The Friends of the Carp River (FCR) is an action-based group of volunteers with a proven track record of working together with landowners, recreational users, government agencies, and businesses to improve the quality of the Carp River. Our goal is to encourage improved shoreline management practices, thereby helping to restore the ribbon of life along the river’s length. We will accomplish our goal through constructive engagement with all stakeholders for the benefit of the community. Our intent is neither to hinder nor oppose responsible development, but to simply ensure that all actions lead to improvement in the quality of life in and along the Carp River and its watershed for the mutual benefit of its human and wildlife communities.

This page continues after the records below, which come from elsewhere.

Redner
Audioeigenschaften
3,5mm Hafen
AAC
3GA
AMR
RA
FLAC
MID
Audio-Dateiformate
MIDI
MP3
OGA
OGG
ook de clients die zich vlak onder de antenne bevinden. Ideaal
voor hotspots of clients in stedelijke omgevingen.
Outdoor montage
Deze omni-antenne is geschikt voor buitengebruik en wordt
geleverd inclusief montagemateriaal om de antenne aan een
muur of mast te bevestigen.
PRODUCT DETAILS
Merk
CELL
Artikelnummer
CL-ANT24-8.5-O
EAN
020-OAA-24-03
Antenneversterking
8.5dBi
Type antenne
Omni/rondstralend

The Friends of the Carp River Inc. is a non-profit corporation incorporated in the Province of Ontario.
We’ve Been Supporting the River Since 1997
The Carp River system extends for approximately forty-four kilometres through Kanata and West Carleton to the Ottawa River at Fitzroy Harbour. After two centuries of alteration and intense use, the river has become a degraded waterway, particularly in suburban and agricultural areas. Many of our land use practises have directly contributed to rapid increases in river-bank erosion, siltation and subsequent flooding, overheating, algae growth, loss of fish and wildlife habitat, and low oxygen content.

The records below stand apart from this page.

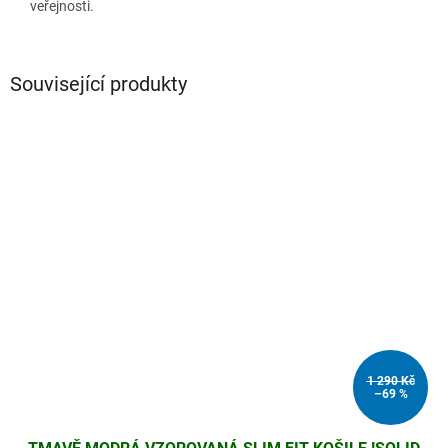
veřejnosti.
Související produkty
1 290 Kč
–69 %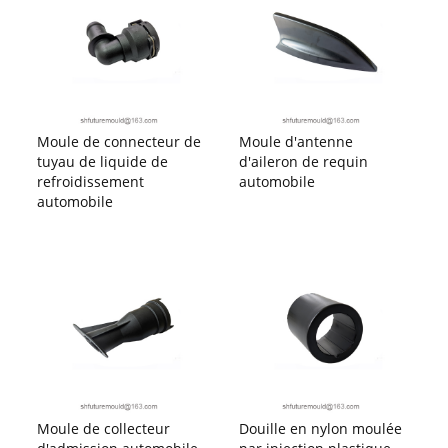
Moule de connecteur de
Moule d'antenne
tuyau de liquide de
d'aileron de requin
refroidissement
automobile
automobile
Moule de collecteur
Douille en nylon moulée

In 1993, WestCarleton Township’s Environmental Advisory Committee (EAC) began an extensive study of the problem. It was quickly established through landowner surveys and workshops that there was much interest in improving the river’s quality of life – both in and along it. It was also revealed that the most effective way to do this was to re-plant the banks with trees and shrubs, thus restoring the vegetation cover and its stabilizing root structure. By 1997, trial plantings had begun by volunteer community groups.
On the recommendation of the EAC and the Action Plan Coordinator, the Friends of the Carp River was formed. This citizen’s group would collaborate with the landowners and the public, and direct the project. Its goal: to encourage new shoreline management practices, thereby helping to restore the “ribbon of life” along the river’s length.